How is COTI able to handle up to 100,000 transactions per second? There’s only one node handling all the transactions. If you check this video you’ll see that there are 8 nodes processing transactions but only one ‘full’ node. This goes against the crypto creed and web 3.0: that everything needs decentralization to permit any one actor from becoming too powerful.
KYC with Coti
In order to use COTI, customers must go through with the full Know-Your-Customer process, which I find terribly annoying and counter to what crypto is supposed to be. The whole purpose of cryptocurrency is to democratize finance. An important feature that makes this possible is the fact that crypto is trustless. This basically means that a crypto- Ethereum, say- doesn’t give a s*** who you are. It doesn’t need an address or proof of ID or a credit history. If you need a wallet, you get one and start transacting with it.
COTI abandons this feature by requiring a bunch of information from all its users. I see this as a major turn off to investors and a barrier to entry to people who may benefit from using COTI.
Much how the Ethereum has USDT as a stablecoin on its blockchain, Cardano will have Djed as a stablecoin on its blockchain. COTI will be the investment vehicle that accredited investors can use to provide collateral for the Djed project (with a nice return, of course).
Coti pumped with other alts in the February-May 2021 bull market, slightly before experiencing a ~70% drop. However, Q3 2021 saw Coti’s price increase back to all time highs ($0.65+) with announcements of Coti’s partnership with Cardano for the Djed stablecoin project.

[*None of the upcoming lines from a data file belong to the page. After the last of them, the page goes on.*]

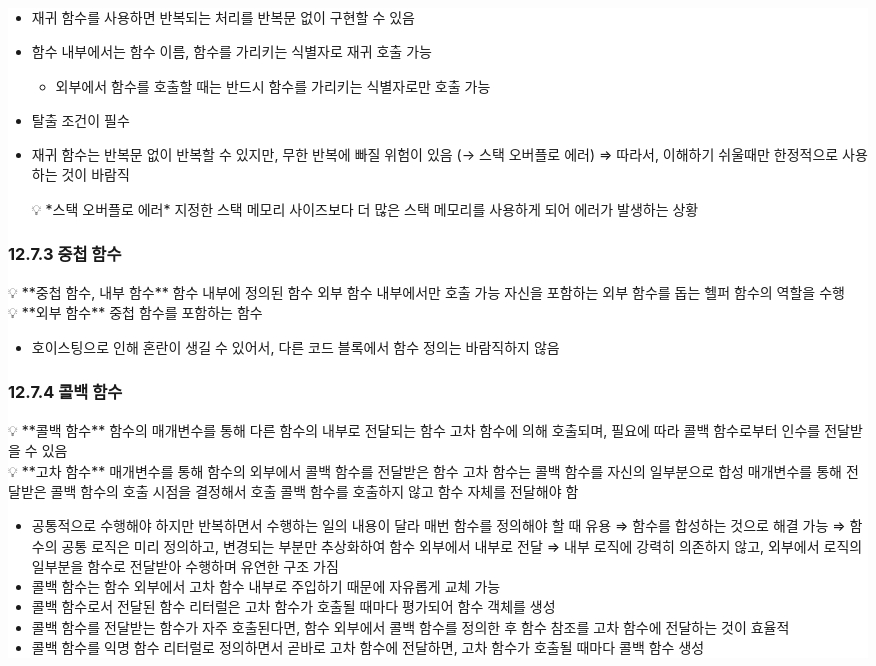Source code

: </aside>

-   재귀 함수를 사용하면 반복되는 처리를 반복문 없이 구현할 수 있음
-   함수 내부에서는 함수 이름, 함수를 가리키는 식별자로 재귀 호출 가능
    -   외부에서 함수를 호출할 때는 반드시 함수를 가리키는 식별자로만 호출 가능
-   탈출 조건이 필수
-   재귀 함수는 반복문 없이 반복할 수 있지만, 무한 반복에 빠질 위험이 있음 (→ 스택 오버플로 에러)
    ⇒ 따라서, 이해하기 쉬울때만 한정적으로 사용하는 것이 바람직
      <aside>
      💡 *스택 오버플로 에러*
      지정한 스택 메모리 사이즈보다 더 많은 스택 메모리를 사용하게 되어 에러가 발생하는 상황
      
      </aside>


### 12.7.3 중첩 함수

<aside>
💡 **중첩 함수, 내부 함수**
함수 내부에 정의된 함수
외부 함수 내부에서만 호출 가능
자신을 포함하는 외부 함수를 돕는 헬퍼 함수의 역할을 수행

</aside>

<aside>
💡 **외부 함수**
중첩 함수를 포함하는 함수

</aside>

-   호이스팅으로 인해 혼란이 생길 수 있어서, 다른 코드 블록에서 함수 정의는 바람직하지 않음

### 12.7.4 콜백 함수

<aside>
💡 **콜백 함수**
함수의 매개변수를 통해 다른 함수의 내부로 전달되는 함수
고차 함수에 의해 호출되며, 필요에 따라 콜백 함수로부터 인수를 전달받을 수 있음

</aside>

<aside>
💡 **고차 함수**
매개변수를 통해 함수의 외부에서 콜백 함수를 전달받은 함수
고차 함수는 콜백 함수를 자신의 일부분으로 합성
매개변수를 통해 전달받은 콜백 함수의 호출 시점을 결정해서 호출
콜백 함수를 호출하지 않고 함수 자체를 전달해야 함

</aside>

-   공통적으로 수행해야 하지만 반복하면서 수행하는 일의 내용이 달라 매번 함수를 정의해야 할 때 유용
    ⇒ 함수를 합성하는 것으로 해결 가능
    ⇒ 함수의 공통 로직은 미리 정의하고, 변경되는 부분만 추상화하여 함수 외부에서 내부로 전달
    ⇒ 내부 로직에 강력히 의존하지 않고, 외부에서 로직의 일부분을 함수로 전달받아 수행하며 유연한 구조 가짐
-   콜백 함수는 함수 외부에서 고차 함수 내부로 주입하기 때문에 자유롭게 교체 가능
-   콜백 함수로서 전달된 함수 리터럴은 고차 함수가 호출될 때마다 평가되어 함수 객체를 생성
-   콜백 함수를 전달받는 함수가 자주 호출된다면, 함수 외부에서 콜백 함수를 정의한 후 함수 참조를 고차 함수에 전달하는 것이 효율적
-   콜백 함수를 익명 함수 리터럴로 정의하면서 곧바로 고차 함수에 전달하면,
    고차 함수가 호출될 때마다 콜백 함수 생성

If actual release of these features can still happen while we’re in the bull run here, I could see Coti reaching $2 or more. Otherwise, I think it may be a while before we see some returns that could offset the risks of Coti’s KYC and centralization issues.
There are so many good crypto projects out there that I haven’t yet been convinced that COTI is right for my portfolio. I love returns, but am still a crypto idealist- and I don’t like the KYC and centralization aspects. Still, the project has good funding and a smart team. And that’s plenty to be dangerous.